The Nyquist-Shannon sampling theorem states that to perfectly reconstruct a continuous signal from discrete samples, the sampling rate must be at least twice the highest frequency component present in the signal: f_sample >= 2 * f_max. The frequency f_sample / 2 is called the Nyquist frequency — it is the upper boundary of signals that can be correctly represented at that sample rate.

When the sampling rate is too low, aliasing occurs: frequency components above the Nyquist frequency "fold back" into the representable spectrum and appear as false low-frequency signals that are mathematically indistinguishable from real ones. For a concrete example: sampling a 60 Hz signal at 100 Hz produces an alias at 40 Hz (|100 - 60| = 40). A 150 Hz signal sampled at 200 Hz aliases to 50 Hz. Once aliased, the false signal cannot be removed by any amount of digital filtering because it occupies the same frequency bin as a legitimate signal would. The data is permanently corrupted.
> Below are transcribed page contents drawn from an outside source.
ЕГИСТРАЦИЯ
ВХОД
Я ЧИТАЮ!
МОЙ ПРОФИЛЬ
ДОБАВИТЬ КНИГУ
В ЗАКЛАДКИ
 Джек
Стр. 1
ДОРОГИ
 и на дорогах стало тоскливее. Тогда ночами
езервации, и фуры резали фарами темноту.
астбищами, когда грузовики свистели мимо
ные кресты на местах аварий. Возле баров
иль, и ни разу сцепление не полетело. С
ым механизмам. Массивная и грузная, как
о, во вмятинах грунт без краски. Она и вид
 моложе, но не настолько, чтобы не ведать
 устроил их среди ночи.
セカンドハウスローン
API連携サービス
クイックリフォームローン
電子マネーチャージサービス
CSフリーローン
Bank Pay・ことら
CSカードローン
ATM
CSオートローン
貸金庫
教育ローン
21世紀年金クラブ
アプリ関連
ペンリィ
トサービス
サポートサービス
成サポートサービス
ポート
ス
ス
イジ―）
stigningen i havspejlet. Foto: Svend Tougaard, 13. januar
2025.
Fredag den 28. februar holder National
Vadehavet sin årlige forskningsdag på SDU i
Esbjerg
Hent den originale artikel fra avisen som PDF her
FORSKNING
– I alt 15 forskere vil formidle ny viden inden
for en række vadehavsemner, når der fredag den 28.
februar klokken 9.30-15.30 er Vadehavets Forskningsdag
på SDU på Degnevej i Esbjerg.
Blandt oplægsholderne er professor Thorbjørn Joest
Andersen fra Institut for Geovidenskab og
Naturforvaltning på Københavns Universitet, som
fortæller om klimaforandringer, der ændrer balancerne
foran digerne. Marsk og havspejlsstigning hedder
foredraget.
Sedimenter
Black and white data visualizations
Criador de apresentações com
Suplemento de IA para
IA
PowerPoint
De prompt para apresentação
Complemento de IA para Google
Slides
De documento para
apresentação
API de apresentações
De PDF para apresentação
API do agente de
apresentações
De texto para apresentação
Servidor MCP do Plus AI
Prevention requires an anti-aliasing filter — an analog low-pass filter placed physically before the ADC input that attenuates all frequency components above the Nyquist frequency. This must be analog because digital filtering happens after sampling, which is too late. In practice, you should not sample at exactly 2x the signal bandwidth because that assumes a perfect brick-wall filter (infinite roll-off), which does not exist in analog electronics. Instead, sample at 5-10x the signal bandwidth to provide transition band for a practical filter. For example, if your signal of interest goes up to 1 kHz, sample at 5-10 kHz and use a simple 2nd-order RC filter with a -3 dB cutoff around 1.5-2 kHz. The excess sampling rate relaxes the filter requirements from an impractical brick wall to a gentle, inexpensive roll-off.